Ligand

A ligand (Latin ligare = bind ) referred to in coordination chemistry ( organometallic chemistry, organometallic and Bioinorganic Chemistry ) an atom or molecule which is coordinated by a dative bond ( coordinate bond ) to a central metal ion. The coordinative bond comes about through the Lewis character of the binding partners involved: ligands are Lewis bases ( electron pair donors) and metal ions are Lewis acids ( electron pair acceptors ).

The specificity of the complex compound, and the difference for the covalent binding is that when the coordinate bond both the bonding electrons are provided by the ligand: a ligand must therefore have at least one lone pair of electrons include ( Lewis base ). Complex compounds are, for example, red prussiate of potash ( Kaliumhexacyanidoferrat (III) ), wherein the central iron ion of six ligands in this case is cyanide ions, surrounded.

Examples of Bioinorganic are the heme and chlorophyll: here act the four nitrogen atoms in the porphyrin skeleton as polydentate ligand for the central iron or magnesium ion.

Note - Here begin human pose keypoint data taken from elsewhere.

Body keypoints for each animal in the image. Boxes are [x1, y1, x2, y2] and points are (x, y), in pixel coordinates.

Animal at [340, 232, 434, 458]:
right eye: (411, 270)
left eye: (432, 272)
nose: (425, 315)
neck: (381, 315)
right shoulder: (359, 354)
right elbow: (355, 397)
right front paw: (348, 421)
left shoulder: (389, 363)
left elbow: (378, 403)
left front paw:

The purely donative nature of ligand binding, however, is simplistic. Especially in heavy transition metal ions, the bonds are usually highly covalently ( see, e.g., hydrogen as a ligand). Also play back-bonding effects from the metal to ligand often a crucial role in binding strength ( binding energy ) ( see, eg, carbon monoxide as a ligand ).

Ligands are traditionally classified according to their charge: negatively charged ligands are used as X-type (abbreviated as halides ), while neutral bases are abbreviated as L- type ( eg phosphines ).

In the Organometallik and organometallic ligands have long been used to maintain active metal centers stable in solution and to prevent them from metallic colloids (or above: nanoparticles) to agglomerate. These soluble metal complexes can be optimized properties of the ligands to highly active catalysts ( = homogeneous catalysis ) by judicious choice of electronic and steric (steric hindrance).